[tdwg-tag] string literals vs. uris for dwc:recordedBy, dwc:identifiedBy, and dwc:georeferencedBy in RDF

John Wieczorek tuco at berkeley.edu
Sat May 29 17:45:46 CEST 2010


Dear all,

Sorry to have to jump in to the discussion late. I'm just back out of
the field in Jujuy where the winds took out the little connectivity
that once existed.

I'm stepping back to the beginning of the conversation, out of the RDF
representation issue, which seems to reasonable resolved under the
thread "Darwin Core generic XML with attributes."

The Darwin Core terms Steve has brought to attention are among a
larger set (relationshipAccordingTo, georeferencedBy,
measurementDeterminedBy, recordedBy, identifiedBy) that all are
intended to cover the real world situation of data coming out of
database fields for which there was no sense of persistent global
unique identification. They were meant for literal strings for
dcterms:Agents. There is nothing to proscribe the use of URIs in these
fields. However, though there has been a lot of discussion about how
one might represent the URI and string literal information about the
recordedBy Agent, there has been no statement of consensus in the TAG
from discussions in this thread and the related thread "Darwin Core
generic XML with attributes" about whether actionable GUIDs for these
same concepts should have their own terms.

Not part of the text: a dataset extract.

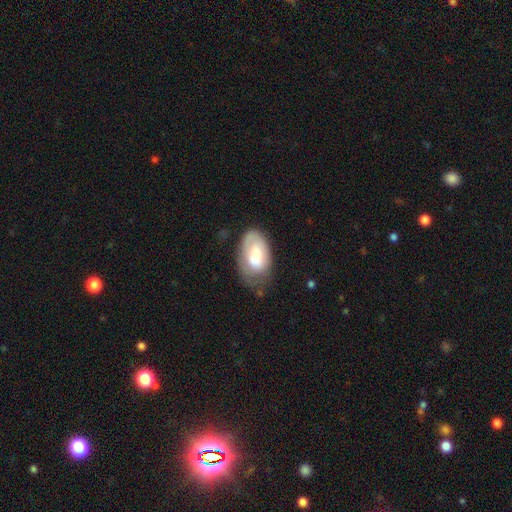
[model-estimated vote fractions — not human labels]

As I see it, we got this far:

In the thread "Darwin Core generic XML with attributes" Rod Page said:

"If you want a literal for <dwc:recordedBy> (say for ease of display)
then I think you want a different tag that is expressly defined to do
just that. For example,
http://rs.tdwg.org/ontology/voc/TaxonOccurrence
 has <identifiedTo>  to point to a URI for a taxon, and
<identifiedToString> if you want the literal. I don't know if dwc has
anything equivalent for recordedBy (and can somebody please tell me
why we now have so many vocabularies for the same things?)"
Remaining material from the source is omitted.